It's got "spoilers" and a new bonnet.
Emirates Team New Zealand's AC72 catamaran had its first day on the water yesterday with the modifications that have kept it in the shed for the last few days.
With typical Kiwi humour, the changes were compared to Pimp My Ride, the US TV programme that takes a car in poor condition, soups it up and presents it in new paint, fittings and colours that often look best suited to, er, a pimp.
"We were going to paint flames on them," joked Team NZ boss Grant Dalton, gesturing at new black devices adorning the back of Aotearoa. In fact, they are not spoilers, which on cars force air currents down, aiding traction. The spoiler-like devices actually capture wind coming off the 40m wingsail.
"There is a bend in the flow (of the wind) because of the wing," said ETNZ technical director Nick Holroyd. "All we have done is to set up a pair of vanes which capture that flow more efficiently from the sail area. That can allow a certain amount of lift out of it and we can use that to drive the boat more."

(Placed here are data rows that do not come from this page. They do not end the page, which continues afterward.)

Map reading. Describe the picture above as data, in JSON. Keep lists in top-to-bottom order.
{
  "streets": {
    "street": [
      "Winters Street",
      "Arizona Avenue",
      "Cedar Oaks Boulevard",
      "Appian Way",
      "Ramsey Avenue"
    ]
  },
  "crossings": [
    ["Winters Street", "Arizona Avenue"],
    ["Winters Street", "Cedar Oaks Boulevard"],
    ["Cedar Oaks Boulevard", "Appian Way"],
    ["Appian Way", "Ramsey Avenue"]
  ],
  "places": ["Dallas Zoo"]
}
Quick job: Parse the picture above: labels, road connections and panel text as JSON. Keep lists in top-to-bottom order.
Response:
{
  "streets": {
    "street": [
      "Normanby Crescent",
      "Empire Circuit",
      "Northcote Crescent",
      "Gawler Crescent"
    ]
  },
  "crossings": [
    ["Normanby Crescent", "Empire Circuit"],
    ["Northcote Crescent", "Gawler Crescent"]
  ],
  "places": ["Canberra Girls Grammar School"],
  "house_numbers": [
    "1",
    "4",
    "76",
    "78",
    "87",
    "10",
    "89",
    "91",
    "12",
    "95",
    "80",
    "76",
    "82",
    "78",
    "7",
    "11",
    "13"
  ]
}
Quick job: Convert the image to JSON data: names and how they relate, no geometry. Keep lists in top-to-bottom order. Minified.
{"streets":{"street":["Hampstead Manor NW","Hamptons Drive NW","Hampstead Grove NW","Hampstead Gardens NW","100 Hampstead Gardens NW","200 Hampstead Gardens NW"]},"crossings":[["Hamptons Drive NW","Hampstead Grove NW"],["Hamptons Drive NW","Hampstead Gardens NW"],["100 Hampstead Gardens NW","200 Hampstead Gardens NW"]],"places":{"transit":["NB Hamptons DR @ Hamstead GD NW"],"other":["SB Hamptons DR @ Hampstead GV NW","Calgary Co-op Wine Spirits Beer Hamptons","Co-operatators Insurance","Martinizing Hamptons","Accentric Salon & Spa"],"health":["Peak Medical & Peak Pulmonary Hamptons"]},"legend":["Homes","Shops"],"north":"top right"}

The modification to the area forward of the wingsail allows the boat's bows to be pushed down slightly when travelling upwind, minimising lift. It also brings more performance out of the boat's jib.
The modifications are mostly directed at more upwind speed, adding to the suspicion that the battle upwind will be key in the coming finals match, which starts next Sunday (NZT).
There is only one upwind leg on the course but it takes almost 50 per cent of the race time (about 30 minutes) to complete. So superior performance on that leg can influence the result of the race - as Team NZ showed repeatedly against Luna Rossa in the Louis Vuitton finals.
The foredeck part of this aerodynamic adjustment is a copy of Oracle's set-up. "Yes, we saw Oracle with it about three weeks ago," said Holroyd. "They've copied enough off us over time so it's nice to get one back."